Work order a — From the records, please copy the lines again word for word, beginning at the line that contains "- [download](https://www.wireshark.org/download.html)" and stopping after the line that contains "Nanofluidic channels 50". Leave the pictures out.

START Extract to read

AMPI implements chunks as user-level threads so as to enable them to issue blocking receives. Alternatives are to use processes or kernel-level threads. However, process context switching is costly, because it means switching the page table, and flushing out cache-lines etc. Process migration is also costlier than thread migration, because it will serialize entire core image of a process, rather than only the useful part. Kernel-threads are typically preemptive, thus accessing any shared variable would mean use of locks or mutexes, thus increasing the overhead. Also, one needs OS support for migrating kernel threads from one process to another. With user-level threads, one has complete control over scheduling, and also can maintain information on the communication pattern among chunks, and their computational and memory requirements. Entire collection of chunks is implemented as a Charm++ array of objects, where each object has a user-level thread associated with it. All communication primitives of MPI, both blocking and non-blocking, have been implemented in AMPI.

END Extract to read

Work order b — List every drawback the AMPI passage gives for the alternatives to user-level threads, noting for each whether it concerns processes or kernel-level threads.

START Material for this exercise

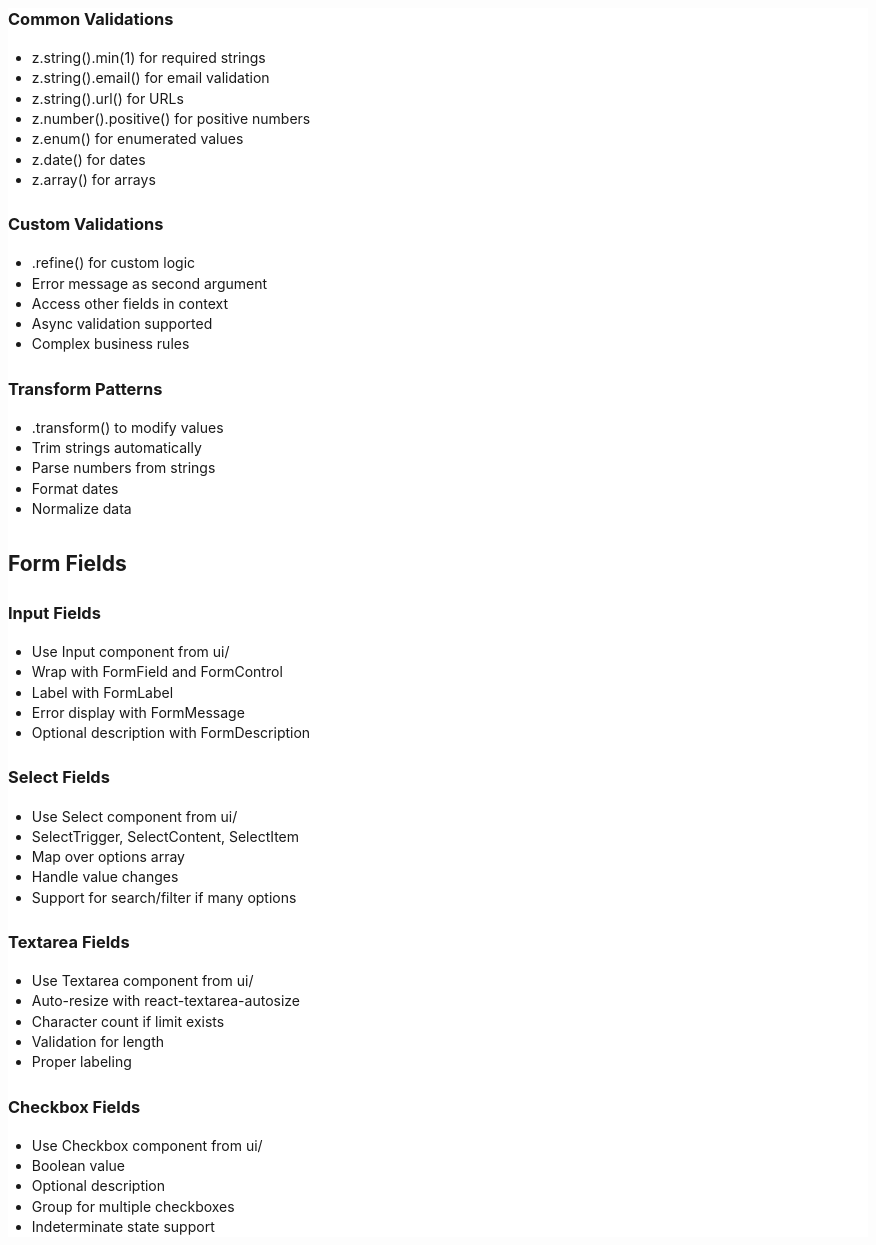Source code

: ### Common Validations
- z.string().min(1) for required strings
- z.string().email() for email validation
- z.string().url() for URLs
- z.number().positive() for positive numbers
- z.enum() for enumerated values
- z.date() for dates
- z.array() for arrays

### Custom Validations
- .refine() for custom logic
- Error message as second argument
- Access other fields in context
- Async validation supported
- Complex business rules

### Transform Patterns
- .transform() to modify values
- Trim strings automatically
- Parse numbers from strings
- Format dates
- Normalize data

## Form Fields

### Input Fields
- Use Input component from ui/
- Wrap with FormField and FormControl
- Label with FormLabel
- Error display with FormMessage
- Optional description with FormDescription

### Select Fields
- Use Select component from ui/
- SelectTrigger, SelectContent, SelectItem
- Map over options array
- Handle value changes
- Support for search/filter if many options

### Textarea Fields
- Use Textarea component from ui/
- Auto-resize with react-textarea-autosize
- Character count if limit exists
- Validation for length
- Proper labeling

### Checkbox Fields
- Use Checkbox component from ui/
- Boolean value
- Optional description
- Group for multiple checkboxes
- Indeterminate state support
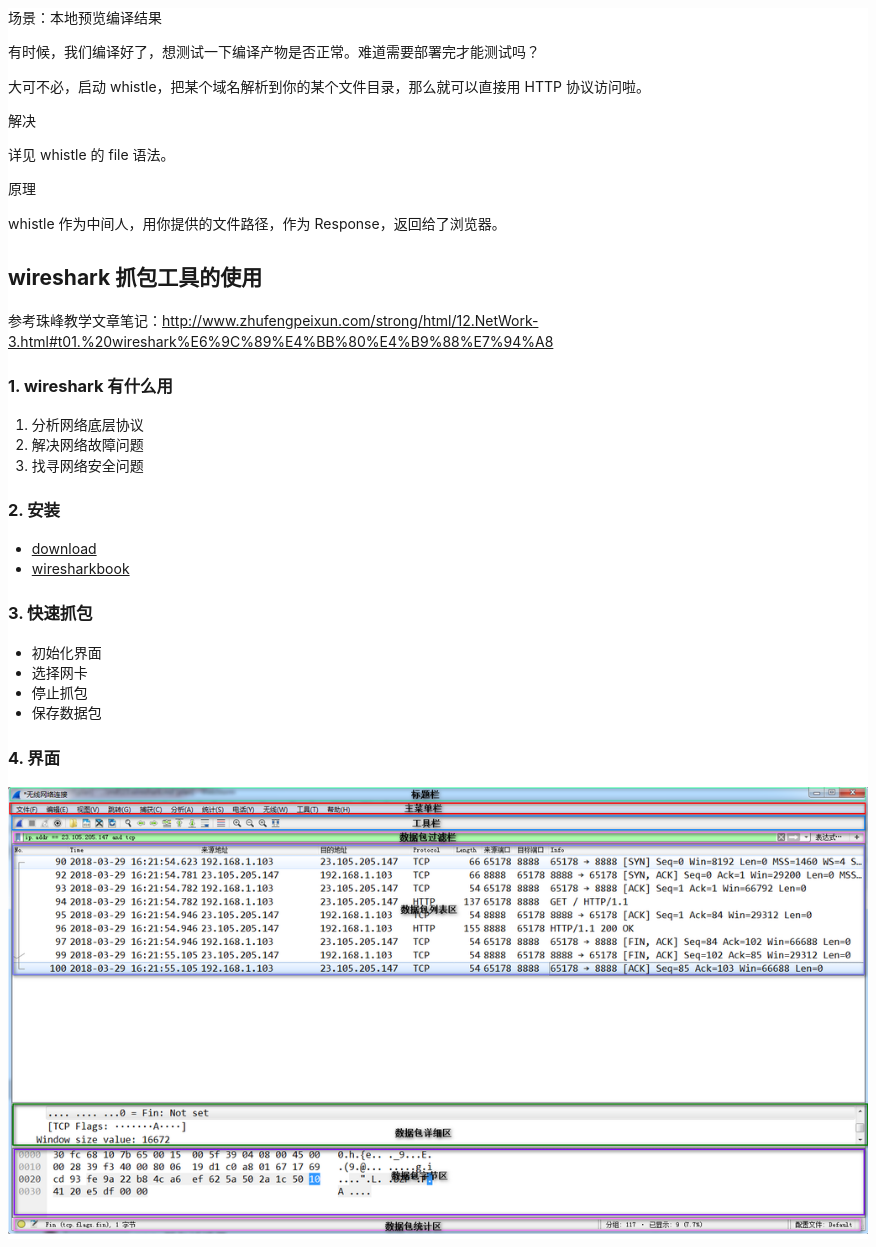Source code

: 场景：本地预览编译结果

有时候，我们编译好了，想测试一下编译产物是否正常。难道需要部署完才能测试吗？

大可不必，启动 whistle，把某个域名解析到你的某个文件目录，那么就可以直接用 HTTP 协议访问啦。

解决

详见 whistle 的 file 语法。

原理

whistle 作为中间人，用你提供的文件路径，作为 Response，返回给了浏览器。

## wireshark 抓包工具的使用

参考珠峰教学文章笔记：<http://www.zhufengpeixun.com/strong/html/12.NetWork-3.html#t01.%20wireshark%E6%9C%89%E4%BB%80%E4%B9%88%E7%94%A8>

### 1. wireshark 有什么用

1. 分析网络底层协议
2. 解决网络故障问题
3. 找寻网络安全问题

### 2. 安装

- [download](https://www.wireshark.org/download.html)
- [wiresharkbook](http://wiresharkbook.com/)

### 3. 快速抓包

- 初始化界面
- 选择网卡
- 停止抓包
- 保存数据包

### 4. 界面

![抓包过滤器](./img/wiresharklayout.png)
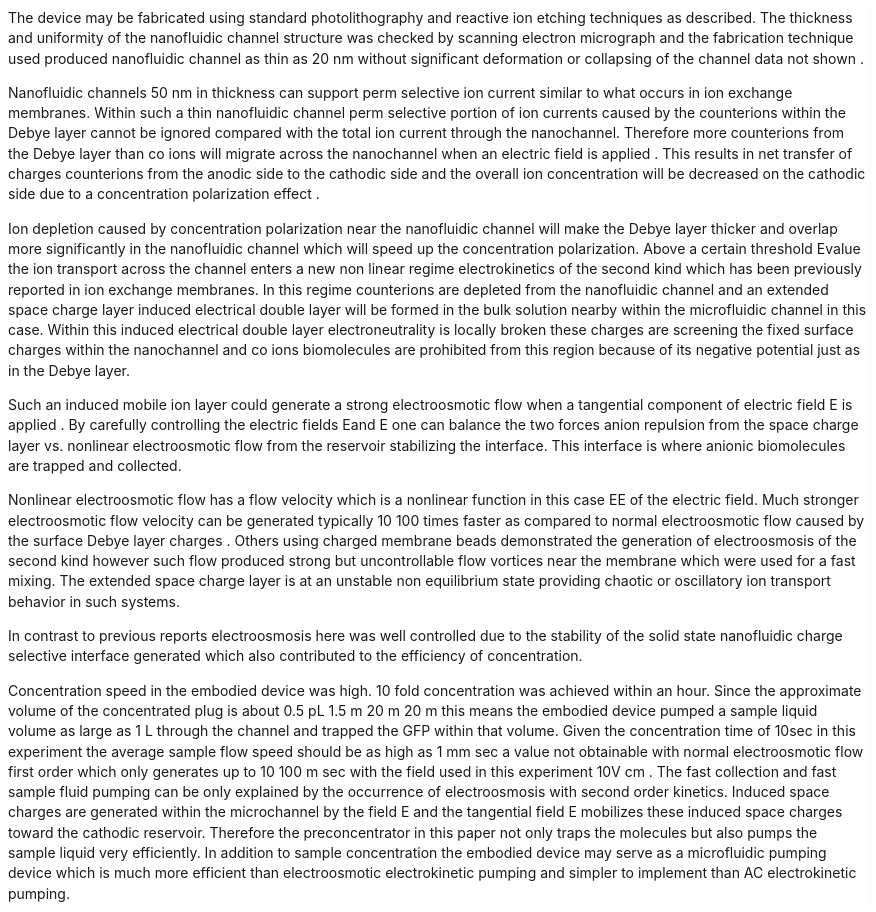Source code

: The device may be fabricated using standard photolithography and reactive ion etching techniques as described. The thickness and uniformity of the nanofluidic channel structure was checked by scanning electron micrograph and the fabrication technique used produced nanofluidic channel as thin as 20 nm without significant deformation or collapsing of the channel data not shown .

Nanofluidic channels 50 nm in thickness can support perm selective ion current similar to what occurs in ion exchange membranes. Within such a thin nanofluidic channel perm selective portion of ion currents caused by the counterions within the Debye layer cannot be ignored compared with the total ion current through the nanochannel. Therefore more counterions from the Debye layer than co ions will migrate across the nanochannel when an electric field is applied . This results in net transfer of charges counterions from the anodic side to the cathodic side and the overall ion concentration will be decreased on the cathodic side due to a concentration polarization effect .

Ion depletion caused by concentration polarization near the nanofluidic channel will make the Debye layer thicker and overlap more significantly in the nanofluidic channel which will speed up the concentration polarization. Above a certain threshold Evalue the ion transport across the channel enters a new non linear regime electrokinetics of the second kind which has been previously reported in ion exchange membranes. In this regime counterions are depleted from the nanofluidic channel and an extended space charge layer induced electrical double layer will be formed in the bulk solution nearby within the microfluidic channel in this case. Within this induced electrical double layer electroneutrality is locally broken these charges are screening the fixed surface charges within the nanochannel and co ions biomolecules are prohibited from this region because of its negative potential just as in the Debye layer.

Such an induced mobile ion layer could generate a strong electroosmotic flow when a tangential component of electric field E is applied . By carefully controlling the electric fields Eand E one can balance the two forces anion repulsion from the space charge layer vs. nonlinear electroosmotic flow from the reservoir stabilizing the interface. This interface is where anionic biomolecules are trapped and collected.

Nonlinear electroosmotic flow has a flow velocity which is a nonlinear function in this case EE of the electric field. Much stronger electroosmotic flow velocity can be generated typically 10 100 times faster as compared to normal electroosmotic flow caused by the surface Debye layer charges . Others using charged membrane beads demonstrated the generation of electroosmosis of the second kind however such flow produced strong but uncontrollable flow vortices near the membrane which were used for a fast mixing. The extended space charge layer is at an unstable non equilibrium state providing chaotic or oscillatory ion transport behavior in such systems.

In contrast to previous reports electroosmosis here was well controlled due to the stability of the solid state nanofluidic charge selective interface generated which also contributed to the efficiency of concentration.

Concentration speed in the embodied device was high. 10 fold concentration was achieved within an hour. Since the approximate volume of the concentrated plug is about 0.5 pL 1.5 m 20 m 20 m this means the embodied device pumped a sample liquid volume as large as 1 L through the channel and trapped the GFP within that volume. Given the concentration time of 10sec in this experiment the average sample flow speed should be as high as 1 mm sec a value not obtainable with normal electroosmotic flow first order which only generates up to 10 100 m sec with the field used in this experiment 10V cm . The fast collection and fast sample fluid pumping can be only explained by the occurrence of electroosmosis with second order kinetics. Induced space charges are generated within the microchannel by the field E and the tangential field E mobilizes these induced space charges toward the cathodic reservoir. Therefore the preconcentrator in this paper not only traps the molecules but also pumps the sample liquid very efficiently. In addition to sample concentration the embodied device may serve as a microfluidic pumping device which is much more efficient than electroosmotic electrokinetic pumping and simpler to implement than AC electrokinetic pumping.
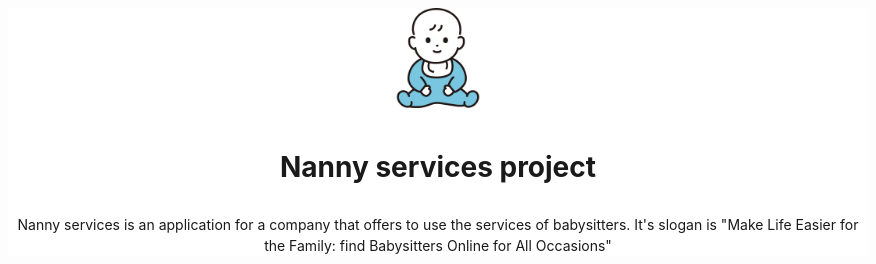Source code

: <h1 align="center">
  <a href="https://nanny-services-pet-project.vercel.app" target="_blank">
    <img src="./public/icon.svg" alt="Nanny services logo" width="100" />
  </a>
  
  Nanny services project
</h1>

<p align="center">Nanny services is an application for a company that offers to use the services of babysitters. It's slogan is "Make Life Easier for the Family: find Babysitters Online for All Occasions"</p>
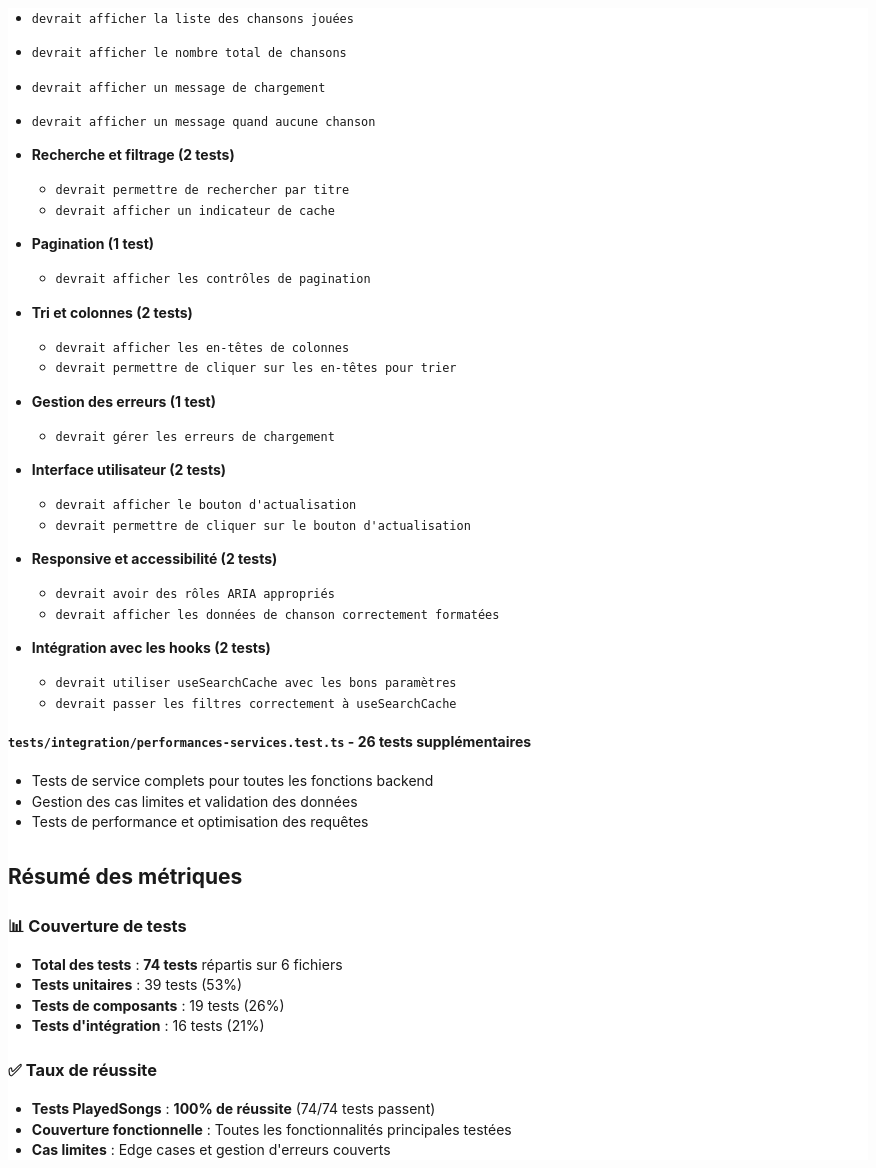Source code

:   - `devrait afficher la liste des chansons jouées`
  - `devrait afficher le nombre total de chansons`
  - `devrait afficher un message de chargement`
  - `devrait afficher un message quand aucune chanson`

- **Recherche et filtrage (2 tests)**

  - `devrait permettre de rechercher par titre`
  - `devrait afficher un indicateur de cache`

- **Pagination (1 test)**

  - `devrait afficher les contrôles de pagination`

- **Tri et colonnes (2 tests)**

  - `devrait afficher les en-têtes de colonnes`
  - `devrait permettre de cliquer sur les en-têtes pour trier`

- **Gestion des erreurs (1 test)**

  - `devrait gérer les erreurs de chargement`

- **Interface utilisateur (2 tests)**

  - `devrait afficher le bouton d'actualisation`
  - `devrait permettre de cliquer sur le bouton d'actualisation`

- **Responsive et accessibilité (2 tests)**

  - `devrait avoir des rôles ARIA appropriés`
  - `devrait afficher les données de chanson correctement formatées`

- **Intégration avec les hooks (2 tests)**
  - `devrait utiliser useSearchCache avec les bons paramètres`
  - `devrait passer les filtres correctement à useSearchCache`

#### `tests/integration/performances-services.test.ts` - **26 tests supplémentaires**

- Tests de service complets pour toutes les fonctions backend
- Gestion des cas limites et validation des données
- Tests de performance et optimisation des requêtes

## Résumé des métriques

### 📊 **Couverture de tests**

- **Total des tests** : **74 tests** répartis sur 6 fichiers
- **Tests unitaires** : 39 tests (53%)
- **Tests de composants** : 19 tests (26%)
- **Tests d'intégration** : 16 tests (21%)

### ✅ **Taux de réussite**

- **Tests PlayedSongs** : **100% de réussite** (74/74 tests passent)
- **Couverture fonctionnelle** : Toutes les fonctionnalités principales testées
- **Cas limites** : Edge cases et gestion d'erreurs couverts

END Material for this exercise

Task solution a —
- [download](https://www.wireshark.org/download.html)
- [wiresharkbook](http://wiresharkbook.com/)

### 3. 快速抓包

- 初始化界面
- 选择网卡
- 停止抓包
- 保存数据包

### 4. 界面

![抓包过滤器](./img/wiresharklayout.png)
Source code

: The device may be fabricated using standard photolithography and reactive ion etching techniques as described. The thickness and uniformity of the nanofluidic channel structure was checked by scanning electron micrograph and the fabrication technique used produced nanofluidic channel as thin as 20 nm without significant deformation or collapsing of the channel data not shown .

Nanofluidic channels 50 nm in thickness can support perm selective ion current similar to what occurs in ion exchange membranes. Within such a thin nanofluidic channel perm selective portion of ion currents caused by the counterions within the Debye layer cannot be ignored compared with the total ion current through the nanochannel. Therefore more counterions from the Debye layer than co ions will migrate across the nanochannel when an electric field is applied . This results in net transfer of charges counterions from the anodic side to the cathodic side and the overall ion concentration will be decreased on the cathodic side due to a concentration polarization effect .

Task solution b —
- Processes: context switching is costly because it means switching the page table and flushing out cache-lines.
- Processes: migration is costlier than thread migration because it serializes the entire core image of a process rather than only the useful part.
- Kernel-level threads: they are typically preemptive, so accessing any shared variable requires locks or mutexes, which increases overhead.
- Kernel-level threads: migrating them from one process to another requires OS support.